* Directive
Gather every line of the material below that contains the string "lowest". Case counts.
== Data for the task
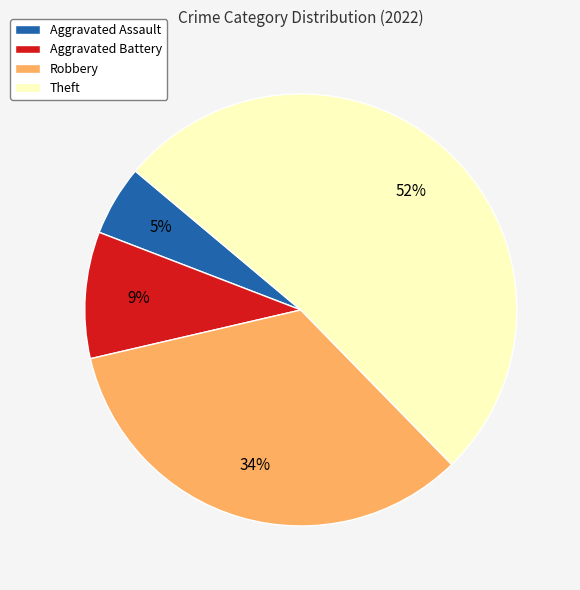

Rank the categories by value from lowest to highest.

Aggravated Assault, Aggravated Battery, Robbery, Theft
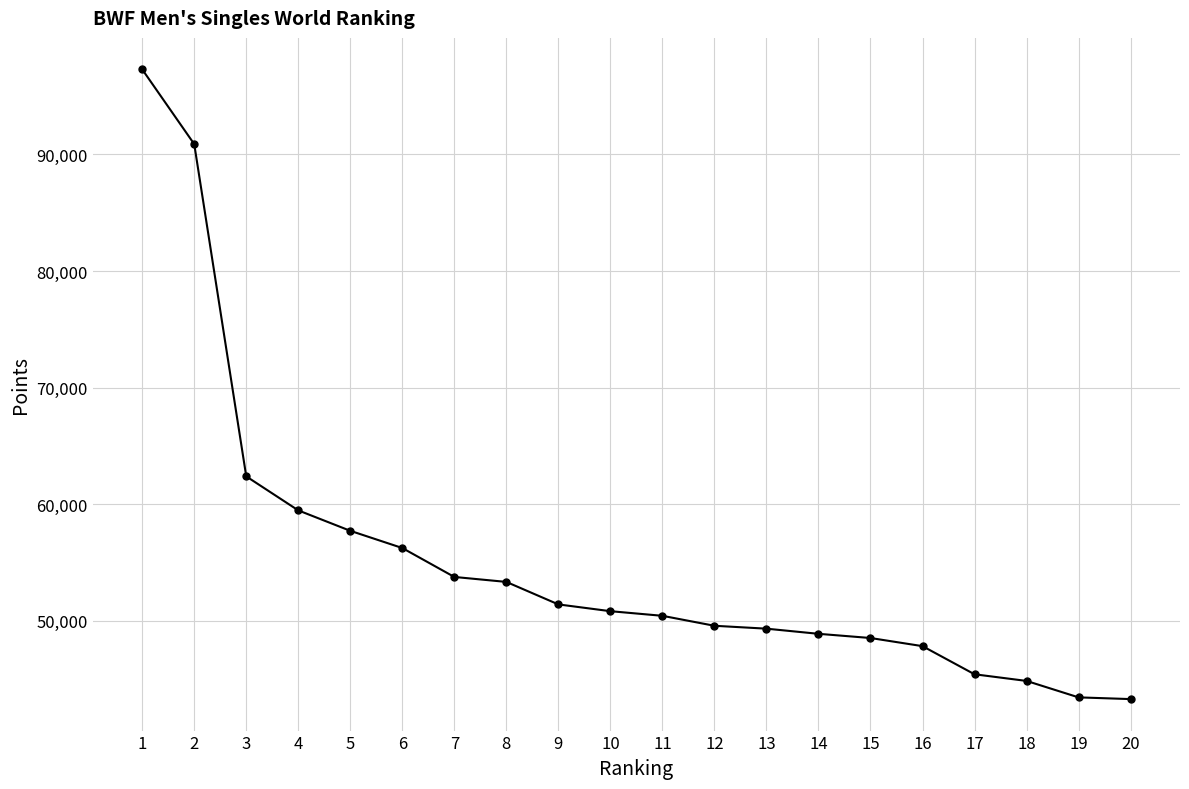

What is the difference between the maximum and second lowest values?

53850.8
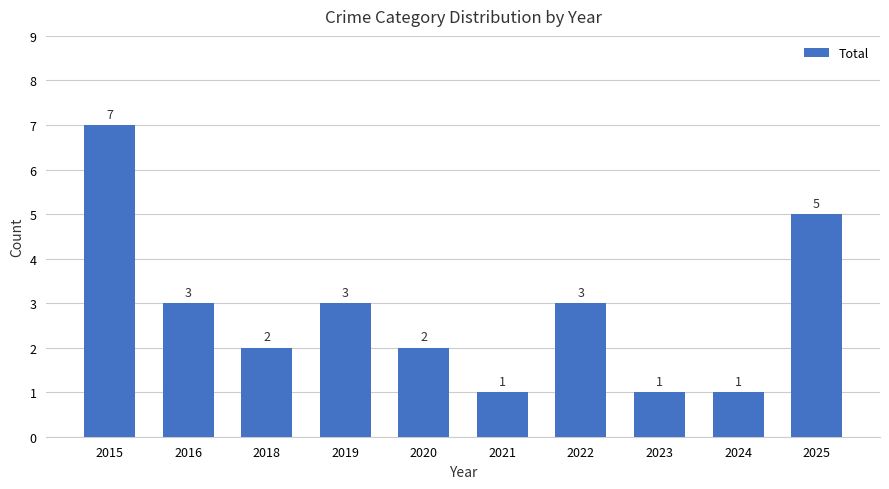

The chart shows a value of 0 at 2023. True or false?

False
====
* Written solution
Rank the categories by value from lowest to highest.
What is the difference between the maximum and second lowest values?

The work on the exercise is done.